Collected pieces get put on your personal board and gain you points – you gain some just for adding pieces, but you’ll get the lion’s share from building columns and rows. Scoring at the end of the game (which starts with a final turn after the first player gets 17 pieces) has a lot to do with how many complete rows you have and how high your columns got. It’s complicated more by the fact that each column can only have one color of glass, and some colors are rarer than others, making deciding which pieces to grab when to place where a big part of the game.
River Valley Glassworks is the kind of game that is fast to learn and fast to play, but can still have a lot of strategy. I got beaten, but felt like I’d learned the game, finished the game, and still played pretty well all inside of twenty or so minutes while I was waiting for my next Games on Demand shift to come up. The base version of the game goes for $39, with there also being a deluxe version, an expansion, and some fancier accessories available. Thanks Kate, Ryan, and Lance for the game!

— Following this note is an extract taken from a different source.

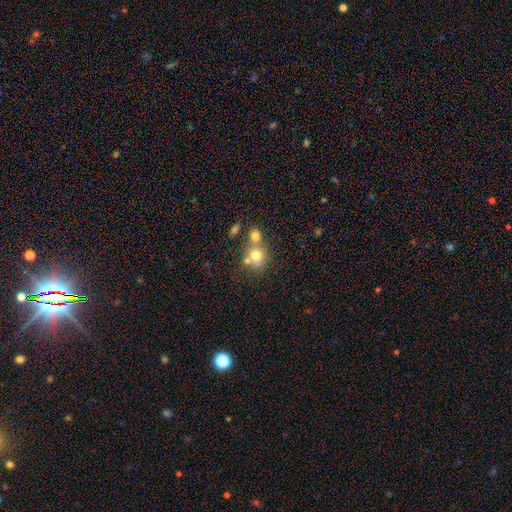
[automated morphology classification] A smooth galaxy with no disk features (72%) that is round (76%). Merging: merger (44%).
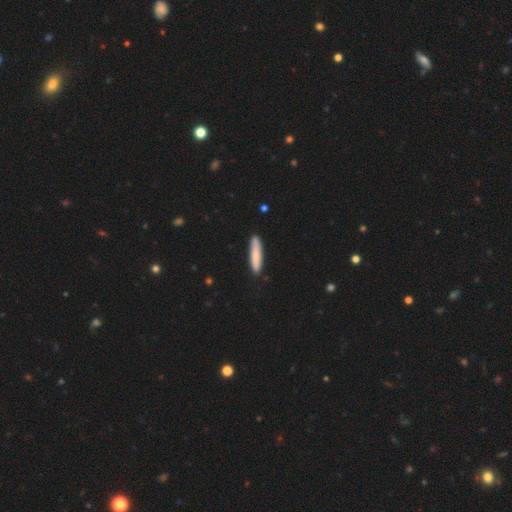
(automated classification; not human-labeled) The model was most divided on "smooth or featured": smooth: 80%, featured or disk: 15%, star or artifact: 5%. More confident: how rounded — cigar-shaped (89%); merging — none (89%).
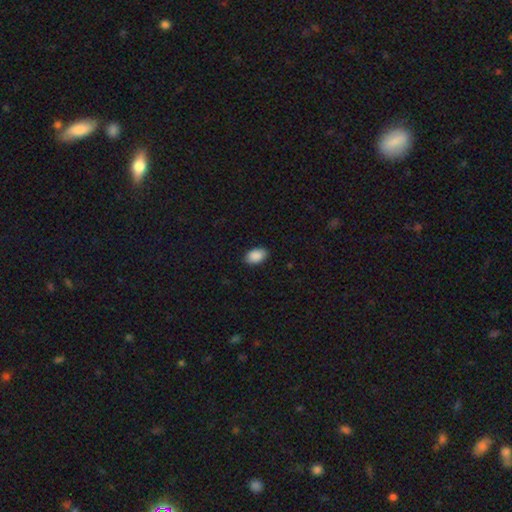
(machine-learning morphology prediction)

The tariff chaos and the damage it is dealing to the industry was a thread running through more than one booth and conversation. Punch Bowl, for one example right from this article, was supposed to launch its Kickstarter very soon, but Runaway Parade has chosen to delay. Between things like that and creators already bowing out of American conventions to avoid falling afoul of the local blackshirts, there was a note of concern in my talks with some creators for what PAX Unplugged will look like come November.

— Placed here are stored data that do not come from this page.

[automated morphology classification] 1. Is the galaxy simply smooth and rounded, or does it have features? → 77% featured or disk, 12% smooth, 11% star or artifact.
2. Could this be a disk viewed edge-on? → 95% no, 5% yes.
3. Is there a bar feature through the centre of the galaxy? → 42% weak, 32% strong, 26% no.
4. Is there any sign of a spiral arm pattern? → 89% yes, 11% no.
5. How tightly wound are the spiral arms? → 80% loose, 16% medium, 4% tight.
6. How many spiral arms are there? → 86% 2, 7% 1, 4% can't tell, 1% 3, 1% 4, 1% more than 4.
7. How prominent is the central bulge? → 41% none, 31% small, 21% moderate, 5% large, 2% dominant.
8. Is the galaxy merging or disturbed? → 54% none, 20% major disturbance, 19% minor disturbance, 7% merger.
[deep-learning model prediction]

Tabletop stuff seems to be increasingly encroaching into the main Expo Hall space at PAX East, which for my purposes was pretty great. Sure, you’ve got all the geek lifestyle stuff – the tea, the clothing, the dice, the candles, the tea, the art – but actual tabletop games with booths of their own were there in plenty. With the large video game publishers giving conventions in general a pass these days, is PAX East leaning more towards being PAX Unplugged 2? I’m curious if anyone has seen something similar at the PAXi that aren’t on the USA’s east coast.
If ever such a thing were to happen, though, and even if PAX East continues to just want its tabletop section to remain healthy, some things may have to change. I talked with some tabletop folks that had forgone getting a booth at East this year because of the cost, citing that they could just get more space at Unplugged for cheaper. As budgets tighten and creators have to make hard choices, being asked to pay more for less is going to make some of those choices easier than others, to the more expensive convention’s detriment.

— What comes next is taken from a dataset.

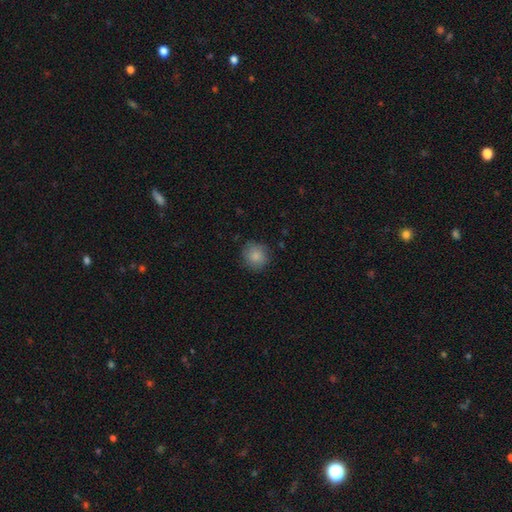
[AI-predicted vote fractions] A smooth galaxy with no disk features (86%) that is round (88%). Merging: none (83%).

Overall, if you were a tabletop gamer then it was another very good PAX East, and tabletop is still the long-haul option by far – the expo hall closes at 6pm most days, but the header pic from this article is not that far from midnight and still has people checking out and playing tabletop games. I was only able to cover a very small fraction of the games being played and demo’d – for one example of missed opportunities, the Unpub section was so busy every time I went by that I wasn’t able to grab a seat!
Give these ones a try and let me know what you think, and sound off with great games that I missed! In the meantime, I have a few other games to give the full review treatment to… and some Steam demos to download.